Um ano se vai, outro chega. Uma década se vai; a de 2020 promete talvez mais do que qualquer outra. Olhando para o que aconteceu nos últimos dez anos, do ponto de vista da tecnologia e inovação, a entrada no próximo decênio traz expectativas gigantes.

Década que foi.

Todo mundo lembra dos smartphones quando se fala em impactos da inovação. De fato, com o lançamento do iPhone o cotidiano das pessoas e das empresas mudou drasticamente. A vida ganhou muitas facilidades (e perdeu muito do tempo do bom ócio). Hoje se consegue quase qualquer coisa com um smartphone na mão e acesso à internet.

No início de 2010 as pessoas não sabiam o que era um iPad, que só surgiu em abril daquele ano. Nesse último réveillon dificilmente alguém não postou ou não viu postagens no Instagram, coisa que não aconteceu no de 2010, pois o aplicativo foi lançado em outubro.

O Snapchat apareceu em 2011, o PlayStation 4 (segundo videogame de mesa mais vendido do mundo) em 2013, Amazon Echo, mais conhecida como Alexa, a assistente virtual, em 2014, o Apple Watch em 2015.

Nesta esteira, muitas empresas quebraram paradigmas e chegaram ao grande público, como as fintechs (startups que atuam no sistema financeiro), os aplicativos de transporte (ou de carona, como eles próprios preferem) e de compartilhamento de música, e robôs fazendo análises mais acertadas do que médicos e advogados, entre tanto mais.

Foi uma década definitivamente de rápidas transformações.

Década que vem.

Há previsões para todos os gostos. Quem serão os próximos Mark Zuckerberg, Elon Musk e Jeff Bezos (sim, eles não surgiram na década passada, mas nunca foram tão comentados) ainda não se tem certeza. O que vai surgir de realmente novo é uma loteria. Entretanto, algumas tendências podem ser apontadas.

O fim dos cabos é uma delas. De conexão e de energia. Com a chegada da tecnologia 5G (e subsequentes) a internet vai ficar extremamente mais rápida, levando a esse caminho.

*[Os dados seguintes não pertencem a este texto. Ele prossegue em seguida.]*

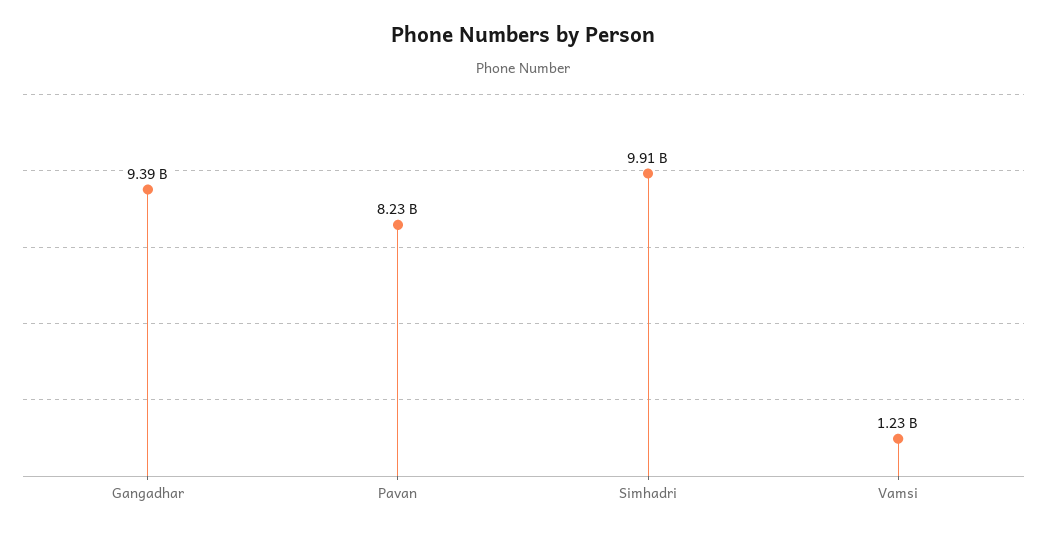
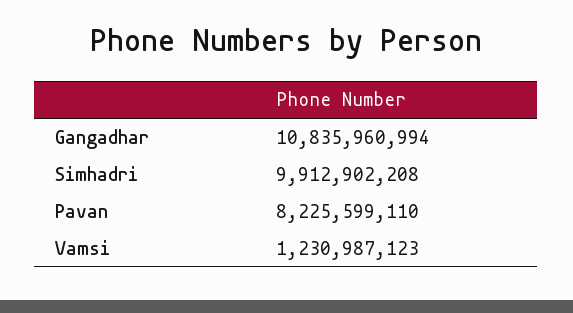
Gangadhar: 9390000000 -> 10835960994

Veículos e casas inteligentes serão cada vez mais comuns, permitindo comunicação com seus proprietários e com serviços. A preocupação, neste caso, será com a privacidade. Por outro lado, consumidores, governos e empresas estarão cada vez mais envolvidos com a segurança de dados pessoais, com a gradativa conscientização do seu real valor.

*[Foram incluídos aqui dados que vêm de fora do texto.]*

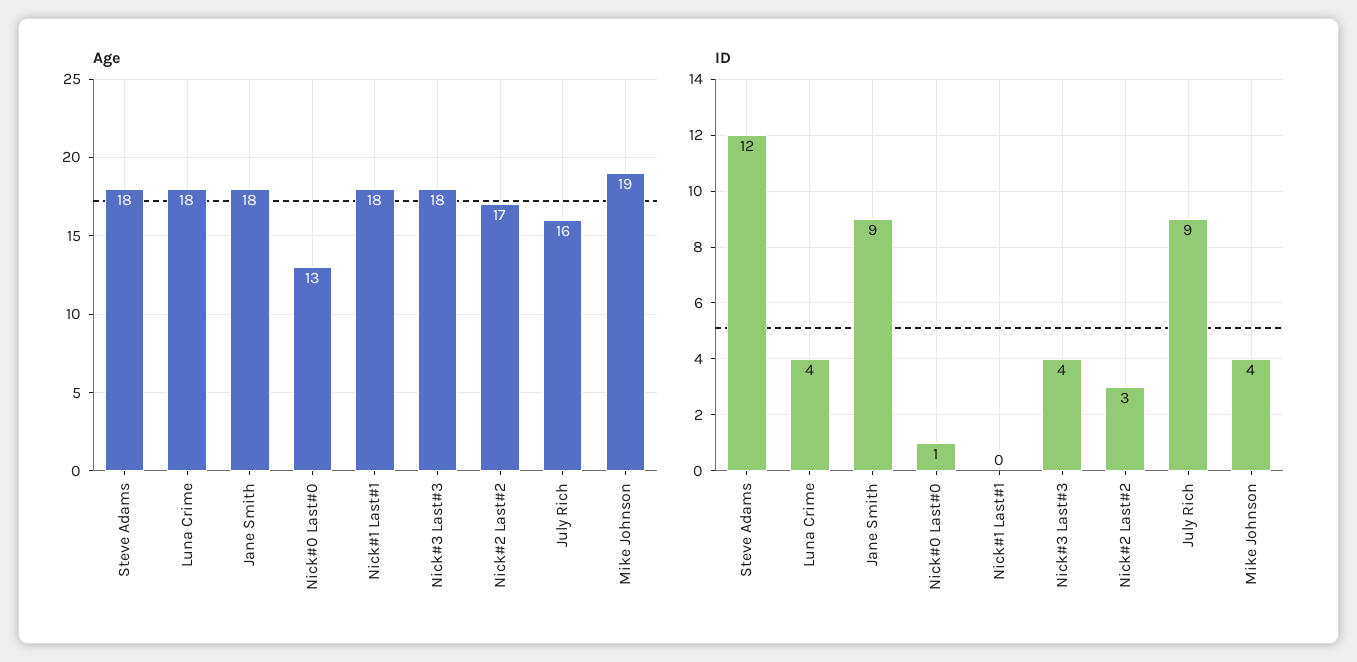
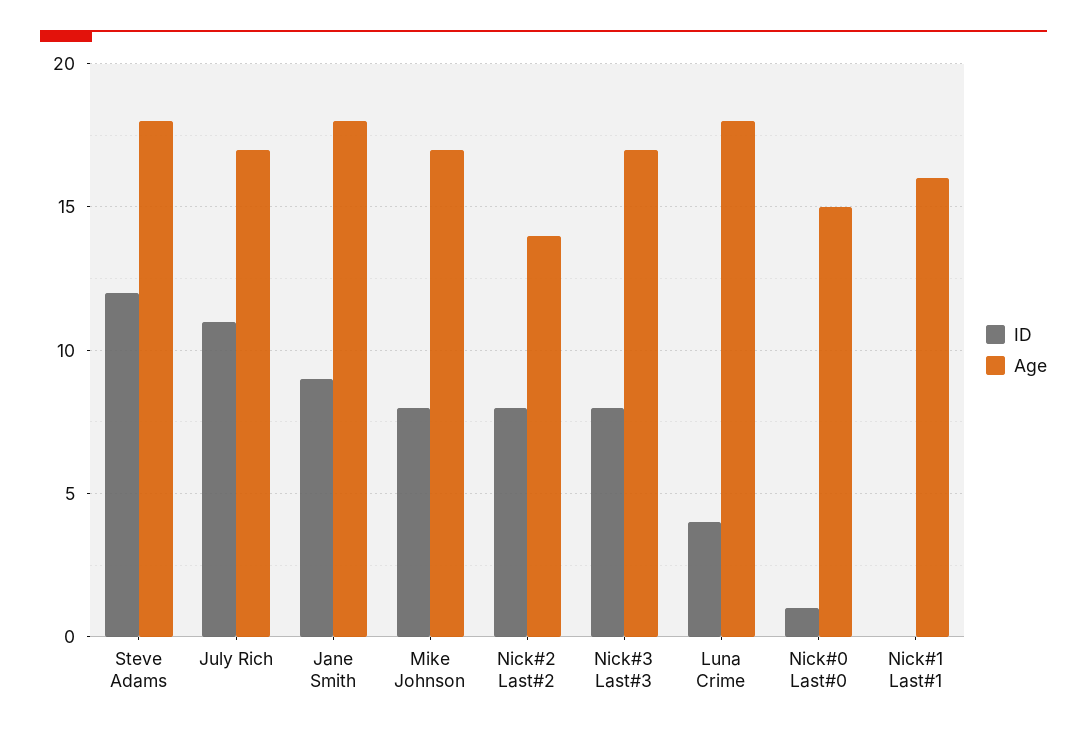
Age, Nick#0 Last#0: 13 -> 15
Age, Nick#1 Last#1: 18 -> 16
Age, Nick#3 Last#3: 18 -> 17
Age, Nick#2 Last#2: 17 -> 14
Age, July Rich: 16 -> 17
Age, Mike Johnson: 19 -> 17
ID, Nick#3 Last#3: 4 -> 8
ID, Nick#2 Last#2: 3 -> 8
ID, July Rich: 9 -> 11
ID, Mike Johnson: 4 -> 8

E os robôs provavelmente começarão a fazer parte da rotina, ao estilo dos Jetsons, do C-3PO, do Sonny ou da Arisa. Auxiliarão das mais diversas formas e contribuirão com tarefas domésticas e comerciais.

Isso é só a pontinha do iceberg. Vem muito mais coisa por aí. Como canta a Madonna, “abra sua mente, abra seus olhos”.